Work request: All entries below are to be duplicated verbatim.

Records to process:
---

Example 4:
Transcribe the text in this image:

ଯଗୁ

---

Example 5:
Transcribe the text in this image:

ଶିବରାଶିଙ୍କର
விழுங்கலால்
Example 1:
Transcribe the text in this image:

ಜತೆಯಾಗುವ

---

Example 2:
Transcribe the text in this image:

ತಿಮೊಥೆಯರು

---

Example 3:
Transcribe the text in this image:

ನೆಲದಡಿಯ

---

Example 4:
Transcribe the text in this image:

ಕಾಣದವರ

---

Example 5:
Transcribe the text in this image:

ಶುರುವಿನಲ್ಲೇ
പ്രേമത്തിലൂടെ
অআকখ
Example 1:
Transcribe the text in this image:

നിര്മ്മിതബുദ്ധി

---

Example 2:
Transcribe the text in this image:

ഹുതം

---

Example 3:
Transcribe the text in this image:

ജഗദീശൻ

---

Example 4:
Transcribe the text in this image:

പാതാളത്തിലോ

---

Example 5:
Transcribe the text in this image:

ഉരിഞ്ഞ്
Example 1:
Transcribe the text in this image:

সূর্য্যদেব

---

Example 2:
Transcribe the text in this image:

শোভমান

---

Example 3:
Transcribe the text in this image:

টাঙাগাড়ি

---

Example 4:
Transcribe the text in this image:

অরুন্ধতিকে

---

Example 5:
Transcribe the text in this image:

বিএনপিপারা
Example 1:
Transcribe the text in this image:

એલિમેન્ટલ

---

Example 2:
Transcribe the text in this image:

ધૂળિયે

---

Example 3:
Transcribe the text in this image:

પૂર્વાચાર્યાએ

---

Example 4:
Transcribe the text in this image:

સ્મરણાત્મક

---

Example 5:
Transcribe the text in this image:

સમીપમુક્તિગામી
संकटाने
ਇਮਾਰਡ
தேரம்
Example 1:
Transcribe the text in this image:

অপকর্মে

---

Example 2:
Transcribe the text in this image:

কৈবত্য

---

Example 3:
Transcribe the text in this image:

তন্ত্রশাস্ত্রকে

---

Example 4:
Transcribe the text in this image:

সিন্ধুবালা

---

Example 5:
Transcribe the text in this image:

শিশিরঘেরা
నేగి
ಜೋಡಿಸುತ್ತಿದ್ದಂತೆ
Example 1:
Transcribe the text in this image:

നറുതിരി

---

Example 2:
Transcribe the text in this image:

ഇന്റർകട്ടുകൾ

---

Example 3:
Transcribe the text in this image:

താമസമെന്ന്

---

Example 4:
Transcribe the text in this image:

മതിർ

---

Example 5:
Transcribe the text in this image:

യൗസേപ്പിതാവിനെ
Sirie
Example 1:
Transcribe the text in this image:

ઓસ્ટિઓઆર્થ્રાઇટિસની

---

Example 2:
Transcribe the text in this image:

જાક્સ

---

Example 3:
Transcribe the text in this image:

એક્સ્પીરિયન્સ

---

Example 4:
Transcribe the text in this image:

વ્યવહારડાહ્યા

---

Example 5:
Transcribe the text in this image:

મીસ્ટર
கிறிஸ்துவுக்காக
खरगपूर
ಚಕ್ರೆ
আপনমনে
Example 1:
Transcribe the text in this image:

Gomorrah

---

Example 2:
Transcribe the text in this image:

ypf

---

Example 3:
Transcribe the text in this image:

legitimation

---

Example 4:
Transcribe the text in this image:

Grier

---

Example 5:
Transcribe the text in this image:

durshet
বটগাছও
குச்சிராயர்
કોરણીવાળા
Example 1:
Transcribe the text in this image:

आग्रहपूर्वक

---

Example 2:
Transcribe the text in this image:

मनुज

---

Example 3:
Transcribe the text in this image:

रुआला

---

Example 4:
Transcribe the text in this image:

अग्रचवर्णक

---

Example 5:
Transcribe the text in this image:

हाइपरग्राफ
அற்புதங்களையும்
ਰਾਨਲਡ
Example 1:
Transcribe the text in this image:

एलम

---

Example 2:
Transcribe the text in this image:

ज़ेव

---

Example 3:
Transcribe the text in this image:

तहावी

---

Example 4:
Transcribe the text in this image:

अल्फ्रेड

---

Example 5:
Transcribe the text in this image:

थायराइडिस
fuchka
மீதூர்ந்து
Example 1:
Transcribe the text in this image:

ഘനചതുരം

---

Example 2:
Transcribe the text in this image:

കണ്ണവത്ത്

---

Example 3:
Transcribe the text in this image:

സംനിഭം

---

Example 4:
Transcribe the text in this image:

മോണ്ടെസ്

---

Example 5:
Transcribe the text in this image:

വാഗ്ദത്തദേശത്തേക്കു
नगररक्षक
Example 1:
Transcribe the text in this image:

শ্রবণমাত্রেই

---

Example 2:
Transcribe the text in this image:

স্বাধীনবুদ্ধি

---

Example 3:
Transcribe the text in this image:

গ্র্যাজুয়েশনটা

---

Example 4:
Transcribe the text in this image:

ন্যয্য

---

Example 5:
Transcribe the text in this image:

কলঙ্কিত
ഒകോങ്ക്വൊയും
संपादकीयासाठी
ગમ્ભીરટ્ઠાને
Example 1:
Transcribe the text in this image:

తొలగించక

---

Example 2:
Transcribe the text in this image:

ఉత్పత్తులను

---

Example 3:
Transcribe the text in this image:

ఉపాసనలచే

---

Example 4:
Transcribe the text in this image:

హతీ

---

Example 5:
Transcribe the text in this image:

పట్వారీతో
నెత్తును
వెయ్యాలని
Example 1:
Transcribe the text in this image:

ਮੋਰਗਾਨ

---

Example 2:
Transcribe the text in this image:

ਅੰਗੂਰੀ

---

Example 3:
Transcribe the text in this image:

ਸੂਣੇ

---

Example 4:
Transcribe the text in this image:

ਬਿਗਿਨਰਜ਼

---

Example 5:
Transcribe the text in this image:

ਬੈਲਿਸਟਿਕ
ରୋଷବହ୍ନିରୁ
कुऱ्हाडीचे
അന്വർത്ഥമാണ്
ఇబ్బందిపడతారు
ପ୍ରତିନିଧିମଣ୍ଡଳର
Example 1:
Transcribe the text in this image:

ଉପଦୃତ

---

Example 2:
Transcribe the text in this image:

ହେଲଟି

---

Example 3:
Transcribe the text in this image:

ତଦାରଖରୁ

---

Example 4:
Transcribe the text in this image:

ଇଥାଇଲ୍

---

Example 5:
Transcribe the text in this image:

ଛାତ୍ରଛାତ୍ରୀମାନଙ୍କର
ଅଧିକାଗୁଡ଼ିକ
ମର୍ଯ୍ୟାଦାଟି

Written solution:
---

Example 4:
Transcribe the text in this image:

ଯଗୁ

---

Example 5:
Transcribe the text in this image:

ଶିବରାଶିଙ୍କର
விழுங்கலால்
Example 1:
Transcribe the text in this image:

ಜತೆಯಾಗುವ

---

Example 2:
Transcribe the text in this image:

ತಿಮೊಥೆಯರು

---

Example 3:
Transcribe the text in this image:

ನೆಲದಡಿಯ

---

Example 4:
Transcribe the text in this image:

ಕಾಣದವರ

---

Example 5:
Transcribe the text in this image:

ಶುರುವಿನಲ್ಲೇ
പ്രേമത്തിലൂടെ
অআকখ
Example 1:
Transcribe the text in this image:

നിര്മ്മിതബുദ്ധി

---

Example 2:
Transcribe the text in this image:

ഹുതം

---

Example 3:
Transcribe the text in this image:

ജഗദീശൻ

---

Example 4:
Transcribe the text in this image:

പാതാളത്തിലോ

---

Example 5:
Transcribe the text in this image:

ഉരിഞ്ഞ്
Example 1:
Transcribe the text in this image:

সূর্য্যদেব

---

Example 2:
Transcribe the text in this image:

শোভমান

---

Example 3:
Transcribe the text in this image:

টাঙাগাড়ি

---

Example 4:
Transcribe the text in this image:

অরুন্ধতিকে

---

Example 5:
Transcribe the text in this image:

বিএনপিপারা
Example 1:
Transcribe the text in this image:

એલિમેન્ટલ

---

Example 2:
Transcribe the text in this image:

ધૂળિયે

---

Example 3:
Transcribe the text in this image:

પૂર્વાચાર્યાએ

---

Example 4:
Transcribe the text in this image:

સ્મરણાત્મક

---

Example 5:
Transcribe the text in this image:

સમીપમુક્તિગામી
संकटाने
ਇਮਾਰਡ
தேரம்
Example 1:
Transcribe the text in this image:

অপকর্মে

---

Example 2:
Transcribe the text in this image:

কৈবত্য

---

Example 3:
Transcribe the text in this image:

তন্ত্রশাস্ত্রকে

---

Example 4:
Transcribe the text in this image:

সিন্ধুবালা

---

Example 5:
Transcribe the text in this image:

শিশিরঘেরা
నేగి
ಜೋಡಿಸುತ್ತಿದ್ದಂತೆ
Example 1:
Transcribe the text in this image:

നറുതിരി

---

Example 2:
Transcribe the text in this image:

ഇന്റർകട്ടുകൾ

---

Example 3:
Transcribe the text in this image:

താമസമെന്ന്

---

Example 4:
Transcribe the text in this image:

മതിർ

---

Example 5:
Transcribe the text in this image:

യൗസേപ്പിതാവിനെ
Sirie
Example 1:
Transcribe the text in this image:

ઓસ્ટિઓઆર્થ્રાઇટિસની

---

Example 2:
Transcribe the text in this image:

જાક્સ

---

Example 3:
Transcribe the text in this image:

એક્સ્પીરિયન્સ

---

Example 4:
Transcribe the text in this image:

વ્યવહારડાહ્યા

---

Example 5:
Transcribe the text in this image:

મીસ્ટર
கிறிஸ்துவுக்காக
खरगपूर
ಚಕ್ರೆ
আপনমনে
Example 1:
Transcribe the text in this image:

Gomorrah

---

Example 2:
Transcribe the text in this image:

ypf

---

Example 3:
Transcribe the text in this image:

legitimation

---

Example 4:
Transcribe the text in this image:

Grier

---

Example 5:
Transcribe the text in this image:

durshet
বটগাছও
குச்சிராயர்
કોરણીવાળા
Example 1:
Transcribe the text in this image:

आग्रहपूर्वक

---

Example 2:
Transcribe the text in this image:

मनुज

---

Example 3:
Transcribe the text in this image:

रुआला

---

Example 4:
Transcribe the text in this image:

अग्रचवर्णक

---

Example 5:
Transcribe the text in this image:

हाइपरग्राफ
அற்புதங்களையும்
ਰਾਨਲਡ
Example 1:
Transcribe the text in this image:

एलम

---

Example 2:
Transcribe the text in this image:

ज़ेव

---

Example 3:
Transcribe the text in this image:

तहावी

---

Example 4:
Transcribe the text in this image:

अल्फ्रेड

---

Example 5:
Transcribe the text in this image:

थायराइडिस
fuchka
மீதூர்ந்து
Example 1:
Transcribe the text in this image:

ഘനചതുരം

---

Example 2:
Transcribe the text in this image:

കണ്ണവത്ത്

---

Example 3:
Transcribe the text in this image:

സംനിഭം

---

Example 4:
Transcribe the text in this image:

മോണ്ടെസ്

---

Example 5:
Transcribe the text in this image:

വാഗ്ദത്തദേശത്തേക്കു
नगररक्षक
Example 1:
Transcribe the text in this image:

শ্রবণমাত্রেই

---

Example 2:
Transcribe the text in this image:

স্বাধীনবুদ্ধি

---

Example 3:
Transcribe the text in this image:

গ্র্যাজুয়েশনটা

---

Example 4:
Transcribe the text in this image:

ন্যয্য

---

Example 5:
Transcribe the text in this image:

কলঙ্কিত
ഒകോങ്ക്വൊയും
संपादकीयासाठी
ગમ્ભીરટ્ઠાને
Example 1:
Transcribe the text in this image:

తొలగించక

---

Example 2:
Transcribe the text in this image:

ఉత్పత్తులను

---

Example 3:
Transcribe the text in this image:

ఉపాసనలచే

---

Example 4:
Transcribe the text in this image:

హతీ

---

Example 5:
Transcribe the text in this image:

పట్వారీతో
నెత్తును
వెయ్యాలని
Example 1:
Transcribe the text in this image:

ਮੋਰਗਾਨ

---

Example 2:
Transcribe the text in this image:

ਅੰਗੂਰੀ

---

Example 3:
Transcribe the text in this image:

ਸੂਣੇ

---

Example 4:
Transcribe the text in this image:

ਬਿਗਿਨਰਜ਼

---

Example 5:
Transcribe the text in this image:

ਬੈਲਿਸਟਿਕ
ରୋଷବହ୍ନିରୁ
कुऱ्हाडीचे
അന്വർത്ഥമാണ്
ఇబ్బందిపడతారు
ପ୍ରତିନିଧିମଣ୍ଡଳର
Example 1:
Transcribe the text in this image:

ଉପଦୃତ

---

Example 2:
Transcribe the text in this image:

ହେଲଟି

---

Example 3:
Transcribe the text in this image:

ତଦାରଖରୁ

---

Example 4:
Transcribe the text in this image:

ଇଥାଇଲ୍

---

Example 5:
Transcribe the text in this image:

ଛାତ୍ରଛାତ୍ରୀମାନଙ୍କର
ଅଧିକାଗୁଡ଼ିକ
ମର୍ଯ୍ୟାଦାଟି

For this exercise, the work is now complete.